> _Work instruction A_
Using the text on Banner's payer partnerships, answer these questions:
(i) Banner is one of how many Pioneer ACOs under CMS?
(ii) What name does Hensing say they use for the new IT technology?
(iii) With which payer has Banner recently completed discussions for a narrow network product?
> _Work instruction B_
Continue the text on Banner's payer partnerships from its final sentence.

Start of Source extract

As one of 32 Pioneer ACOs under CMS, Banner is seeking expertise in contracting, network development, and redesigning care delivery around the outpatient environment to avoid hospitalization and expensive medical interventions. In the payer space, it has joined a partnership with Aetna that should help achieve some of those metrics. Under the partnership, Aetna shares much of the population management and care gap identification, particularly in the ambulatory environment, to help Banner take on medical cost risk.
"That IT technology is quite new, and we call it the Aetna stack, and we're just beginning to understand those capabilities," Hensing says.
Though the Aetna partnership is important, Hensing is careful to say that Banner's is an open system, in that its strategic plan was never intended to be exclusive to one payer. Banner is managing Aetna's population in two ways, one with a narrow network product by which Banner is the predominant delivery system for all care, and also through a relationship that allows a so-called attributable model.
"With that one, we negotiated a reward and penalty for achieving certain targets of clinical performance," Hensing says.
Using that model as proof of concept, Banner has created a similar relationship with other major payers. Hensing says Banner recently successfully completed a similar narrow network product with Blue Cross Blue Shield of Arizona and recently completed discussions with Health Net for a narrow network product. With both, Banner will be using Aetna's infrastructure to apply to any population for which Banner has assumed risk.
"If our inpatient business remains the same, we'll continue to wring out cost, but that's not the big opportunity," Hensing says. "We're going to want to focus a lot of resources on managing people where they are and keep them out of trouble if possible. We've finally gotten into an arrangement whereby if we do a really good job, we'll have resources to do it better tomorrow based on how we're going to be paid for these services."
The big question facing Hensing and Banner is whether they can successfully retrain people to lead teams to help manage the most expensive members of the populations—those who consume "tremendous resources"—by 2014.

End of Source extract
Start of Data extract

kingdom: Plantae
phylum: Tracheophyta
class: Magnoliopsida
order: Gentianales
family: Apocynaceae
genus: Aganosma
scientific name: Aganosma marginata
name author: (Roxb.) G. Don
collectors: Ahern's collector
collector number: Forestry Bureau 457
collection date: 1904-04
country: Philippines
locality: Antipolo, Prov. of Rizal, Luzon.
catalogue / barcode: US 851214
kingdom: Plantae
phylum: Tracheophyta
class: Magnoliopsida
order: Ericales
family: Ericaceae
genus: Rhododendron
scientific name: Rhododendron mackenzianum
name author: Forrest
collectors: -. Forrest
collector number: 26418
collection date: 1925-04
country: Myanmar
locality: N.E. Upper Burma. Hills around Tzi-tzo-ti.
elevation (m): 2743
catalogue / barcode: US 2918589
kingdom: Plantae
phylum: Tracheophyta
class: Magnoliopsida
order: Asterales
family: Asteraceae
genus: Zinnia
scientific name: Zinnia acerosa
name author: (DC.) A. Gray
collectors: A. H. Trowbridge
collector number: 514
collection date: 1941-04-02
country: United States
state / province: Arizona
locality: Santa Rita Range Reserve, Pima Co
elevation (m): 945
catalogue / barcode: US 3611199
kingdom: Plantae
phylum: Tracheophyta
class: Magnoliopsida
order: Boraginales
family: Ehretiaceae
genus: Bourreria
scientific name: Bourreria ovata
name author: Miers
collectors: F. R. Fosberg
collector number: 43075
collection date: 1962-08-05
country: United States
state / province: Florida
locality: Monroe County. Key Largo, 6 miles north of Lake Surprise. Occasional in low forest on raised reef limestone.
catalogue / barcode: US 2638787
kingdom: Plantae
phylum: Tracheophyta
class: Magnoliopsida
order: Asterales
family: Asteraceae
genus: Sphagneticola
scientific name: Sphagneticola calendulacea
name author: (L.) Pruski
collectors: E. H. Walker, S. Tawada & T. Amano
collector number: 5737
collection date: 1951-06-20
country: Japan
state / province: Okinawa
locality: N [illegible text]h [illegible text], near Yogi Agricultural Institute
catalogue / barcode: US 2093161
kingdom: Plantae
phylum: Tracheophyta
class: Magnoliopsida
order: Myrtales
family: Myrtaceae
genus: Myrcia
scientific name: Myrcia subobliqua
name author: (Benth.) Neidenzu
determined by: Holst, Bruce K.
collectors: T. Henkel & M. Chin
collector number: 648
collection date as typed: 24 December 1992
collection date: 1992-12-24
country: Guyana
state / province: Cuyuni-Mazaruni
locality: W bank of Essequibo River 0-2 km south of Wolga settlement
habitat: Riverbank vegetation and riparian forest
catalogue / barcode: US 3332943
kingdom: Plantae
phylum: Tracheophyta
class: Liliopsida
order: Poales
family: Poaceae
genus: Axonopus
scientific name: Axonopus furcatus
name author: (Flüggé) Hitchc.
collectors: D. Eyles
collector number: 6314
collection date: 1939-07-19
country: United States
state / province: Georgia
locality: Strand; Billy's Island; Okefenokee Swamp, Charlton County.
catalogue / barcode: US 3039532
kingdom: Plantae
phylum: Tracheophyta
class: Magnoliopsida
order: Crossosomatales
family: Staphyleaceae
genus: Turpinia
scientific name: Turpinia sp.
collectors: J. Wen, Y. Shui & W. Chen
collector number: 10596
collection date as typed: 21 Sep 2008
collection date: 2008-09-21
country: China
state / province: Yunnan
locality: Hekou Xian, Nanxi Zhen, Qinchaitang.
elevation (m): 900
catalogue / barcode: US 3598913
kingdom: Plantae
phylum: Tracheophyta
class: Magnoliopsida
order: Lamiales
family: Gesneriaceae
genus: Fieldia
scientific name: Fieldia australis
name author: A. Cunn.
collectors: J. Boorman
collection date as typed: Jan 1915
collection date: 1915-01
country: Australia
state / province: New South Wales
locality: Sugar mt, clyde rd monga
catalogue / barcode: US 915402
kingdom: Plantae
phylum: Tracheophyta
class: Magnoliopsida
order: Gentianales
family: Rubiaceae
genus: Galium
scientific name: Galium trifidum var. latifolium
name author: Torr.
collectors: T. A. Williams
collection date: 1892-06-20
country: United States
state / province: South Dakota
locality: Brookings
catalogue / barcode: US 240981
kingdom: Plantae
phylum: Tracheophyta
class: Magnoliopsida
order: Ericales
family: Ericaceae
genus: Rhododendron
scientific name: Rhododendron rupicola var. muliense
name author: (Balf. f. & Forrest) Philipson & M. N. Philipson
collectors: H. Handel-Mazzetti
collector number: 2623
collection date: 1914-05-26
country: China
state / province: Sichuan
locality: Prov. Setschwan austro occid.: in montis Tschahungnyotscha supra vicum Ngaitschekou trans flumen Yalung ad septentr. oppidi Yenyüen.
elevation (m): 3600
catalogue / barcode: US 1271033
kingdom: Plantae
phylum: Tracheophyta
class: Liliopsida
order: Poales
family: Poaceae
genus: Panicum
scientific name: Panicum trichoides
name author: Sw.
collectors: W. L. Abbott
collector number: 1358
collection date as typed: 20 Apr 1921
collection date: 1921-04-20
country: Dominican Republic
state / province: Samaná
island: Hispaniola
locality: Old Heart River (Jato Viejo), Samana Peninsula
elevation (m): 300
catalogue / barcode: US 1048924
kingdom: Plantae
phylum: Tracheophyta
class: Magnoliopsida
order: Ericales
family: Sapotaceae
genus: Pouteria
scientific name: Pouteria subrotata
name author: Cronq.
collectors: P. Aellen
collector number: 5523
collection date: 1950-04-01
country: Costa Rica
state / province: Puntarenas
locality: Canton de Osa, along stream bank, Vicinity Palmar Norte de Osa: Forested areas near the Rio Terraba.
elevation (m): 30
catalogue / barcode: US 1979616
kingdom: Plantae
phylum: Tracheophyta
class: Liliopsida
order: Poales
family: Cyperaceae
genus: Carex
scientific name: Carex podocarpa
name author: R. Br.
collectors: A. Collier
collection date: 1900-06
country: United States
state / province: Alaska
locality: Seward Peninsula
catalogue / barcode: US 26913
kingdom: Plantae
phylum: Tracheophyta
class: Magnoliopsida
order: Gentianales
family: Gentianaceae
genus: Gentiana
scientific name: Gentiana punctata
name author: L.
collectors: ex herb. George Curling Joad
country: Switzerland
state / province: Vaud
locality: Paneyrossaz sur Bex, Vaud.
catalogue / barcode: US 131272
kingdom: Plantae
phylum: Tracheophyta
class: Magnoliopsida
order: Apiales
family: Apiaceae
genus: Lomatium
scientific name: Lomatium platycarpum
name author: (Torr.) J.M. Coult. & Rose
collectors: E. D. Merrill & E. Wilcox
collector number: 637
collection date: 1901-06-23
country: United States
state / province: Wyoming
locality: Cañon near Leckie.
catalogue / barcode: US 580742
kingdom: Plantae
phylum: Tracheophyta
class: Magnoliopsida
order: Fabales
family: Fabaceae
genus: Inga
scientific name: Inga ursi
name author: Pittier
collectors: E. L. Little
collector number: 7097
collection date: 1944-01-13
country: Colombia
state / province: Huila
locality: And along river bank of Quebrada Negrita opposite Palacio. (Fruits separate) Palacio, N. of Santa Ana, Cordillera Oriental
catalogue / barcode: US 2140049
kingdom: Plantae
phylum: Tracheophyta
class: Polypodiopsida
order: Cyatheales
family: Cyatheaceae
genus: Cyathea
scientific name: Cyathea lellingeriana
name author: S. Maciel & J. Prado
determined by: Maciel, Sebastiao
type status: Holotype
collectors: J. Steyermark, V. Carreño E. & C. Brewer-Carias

End of Data extract

> _Response area A_
(i) 32
(ii) The Aetna stack
(iii) Health Net

> _Response area B_
"We keep saying 2014, because 2015 is when we will really be assuming major risk," Hensing says. "So right now we're still quite early in a lot of our work. We don't have ambulatory protocols in place, we're not utilizing the full features of the Aetna stack, and we need to bring to maturation the leadership model in our own medical group."
Some pundits have suggested that hospitals should try to hire or contract all the medical underwriting and actuarial expertise they can to prevent such partnerships from becoming too one-sided, but Hensing scoffs.
"Having people who understand medical cost risk and clinicians experienced in medical management of defined populations is vastly more important than an actuary telling us how much risk we have."
But speaking of risk, Hensing also weighed in on the risk of so dramatically transforming reimbursement.
"The path we have been on is actually a low-risk path. Is there short-term financial risk if we stub our toe in risk assumption? Yes, there clearly is. But we view that as short-term only. With our ownership of a Medicare Advantage plan and a risk-assuming PHO [physician hospital organization], we've already got expertise that afforded us the confidence that even the short-term financial hits would not be deep and create harm to the organization. The worst thing, and the most high-risk, would be to continue by maintaining the status quo of nonpreparation for change."
Philip Betbeze is the senior leadership editor at HealthLeaders.